- Your goal -
Return every line of the listing below unchanged, leaving the pictures out of your answer.

- Dataset section -
_____

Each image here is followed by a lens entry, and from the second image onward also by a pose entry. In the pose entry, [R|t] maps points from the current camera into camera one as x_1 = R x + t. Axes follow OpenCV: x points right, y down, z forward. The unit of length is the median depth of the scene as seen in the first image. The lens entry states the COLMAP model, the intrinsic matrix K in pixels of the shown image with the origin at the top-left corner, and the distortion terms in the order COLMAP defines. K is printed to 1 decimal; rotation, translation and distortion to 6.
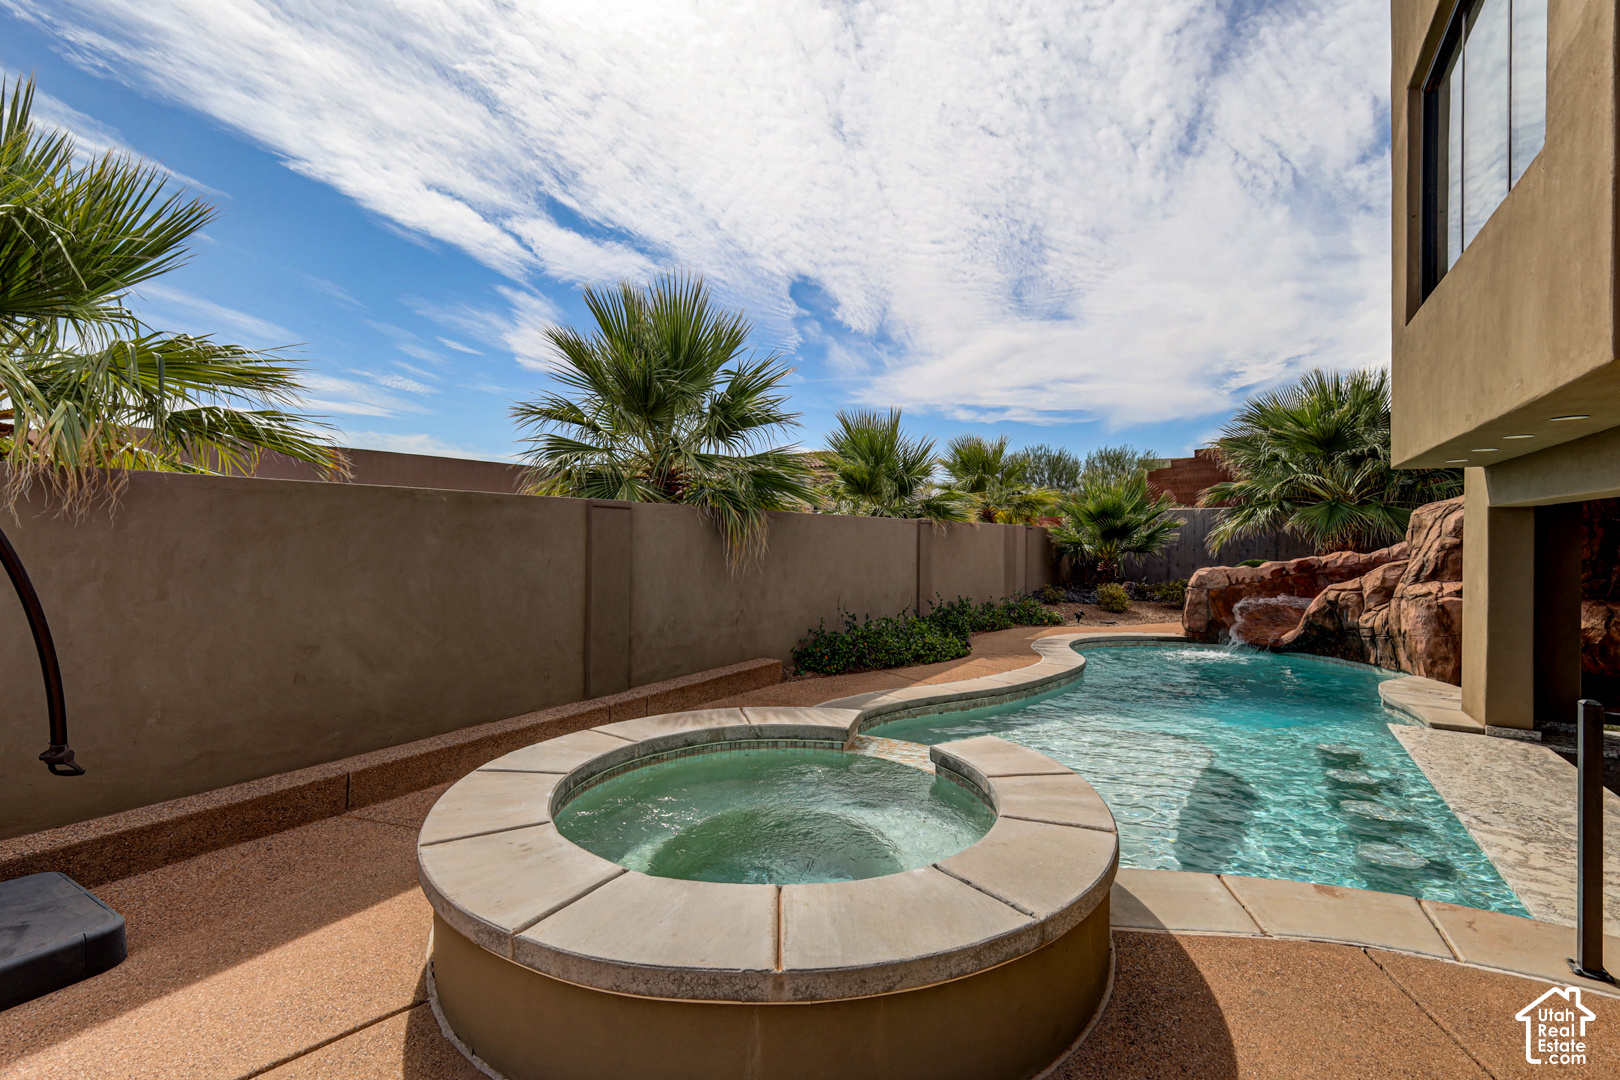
lens RADIAL K [[703.0, 0, 810.0], [0, 703.0, 540.0], [0, 0, 1]] dist [-0.027006, -0.000198]
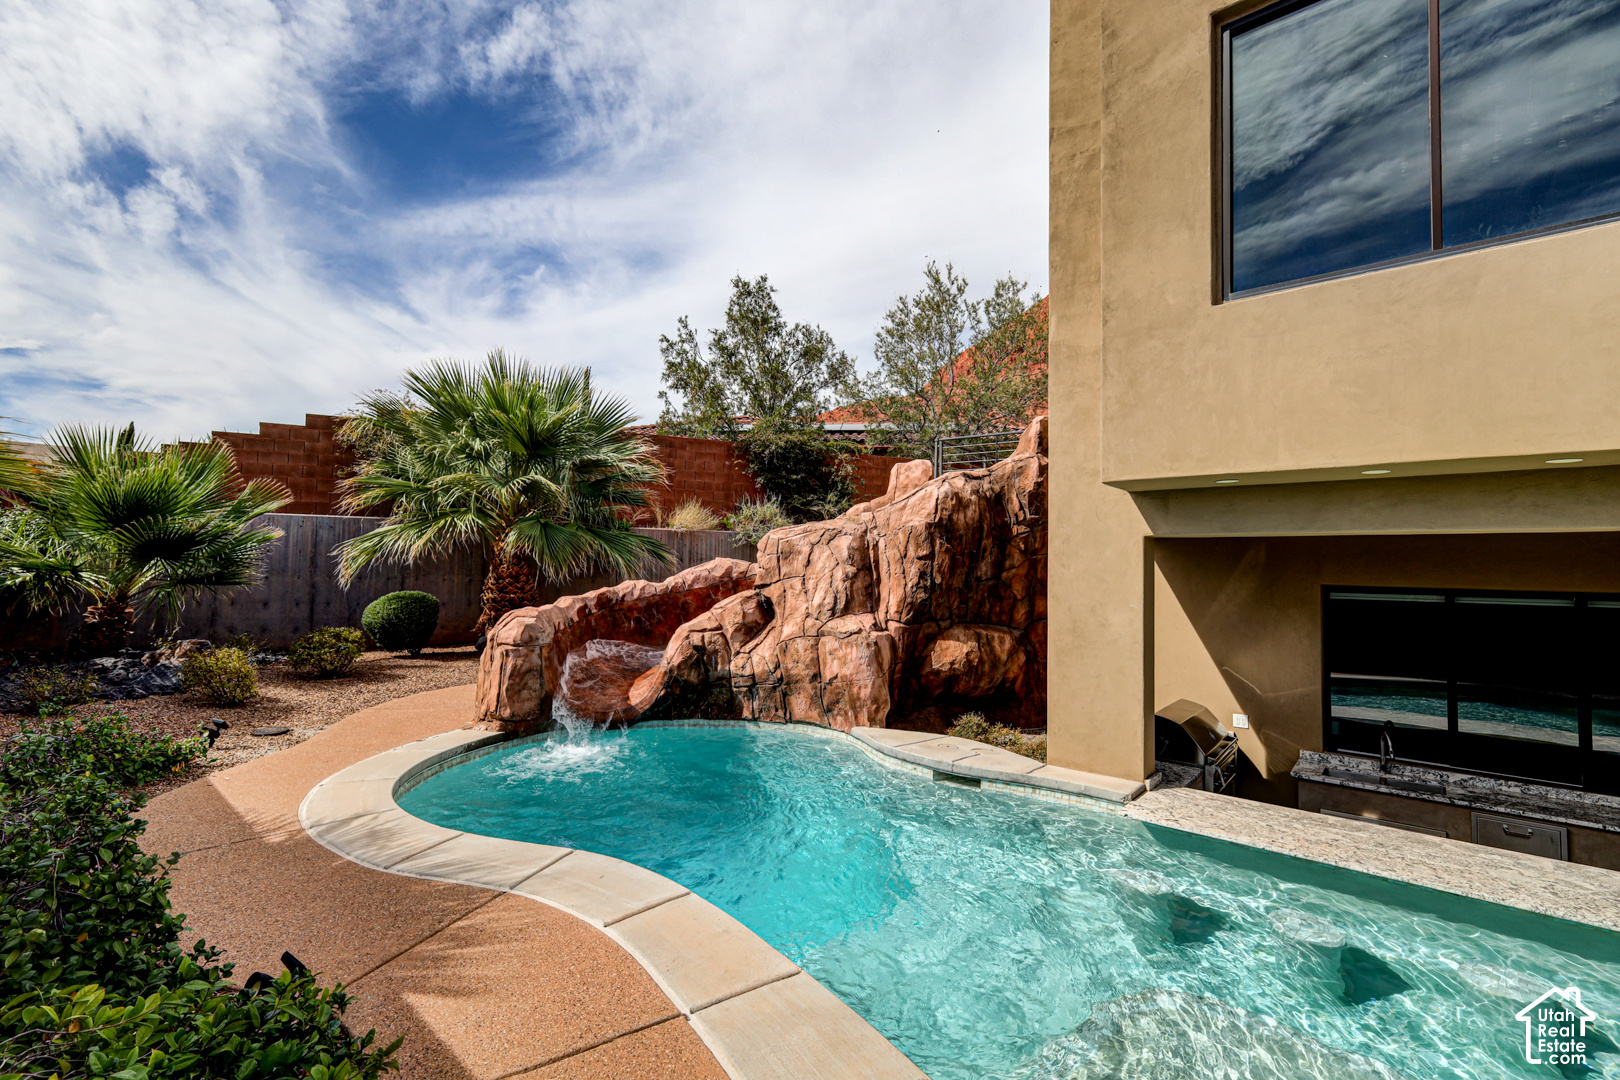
lens RADIAL K [[717.3, 0, 810.0], [0, 717.3, 540.0], [0, 0, 1]] dist [0.000154, -0.000035]
pose [[0.171817, 0.034862, 0.984512, -0.015118], [-0.008325, 0.999389, -0.033936, -0.004028], [-0.985094, -0.002365, 0.172002, 0.735594]]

_____

- Solution -
Each image here is followed by a lens entry, and from the second image onward also by a pose entry. In the pose entry, [R|t] maps points from the current camera into camera one as x_1 = R x + t. Axes follow OpenCV: x points right, y down, z forward. The unit of length is the median depth of the scene as seen in the first image. The lens entry states the COLMAP model, the intrinsic matrix K in pixels of the shown image with the origin at the top-left corner, and the distortion terms in the order COLMAP defines. K is printed to 1 decimal; rotation, translation and distortion to 6.
lens RADIAL K [[703.0, 0, 810.0], [0, 703.0, 540.0], [0, 0, 1]] dist [-0.027006, -0.000198]
lens RADIAL K [[717.3, 0, 810.0], [0, 717.3, 540.0], [0, 0, 1]] dist [0.000154, -0.000035]
pose [[0.171817, 0.034862, 0.984512, -0.015118], [-0.008325, 0.999389, -0.033936, -0.004028], [-0.985094, -0.002365, 0.172002, 0.735594]]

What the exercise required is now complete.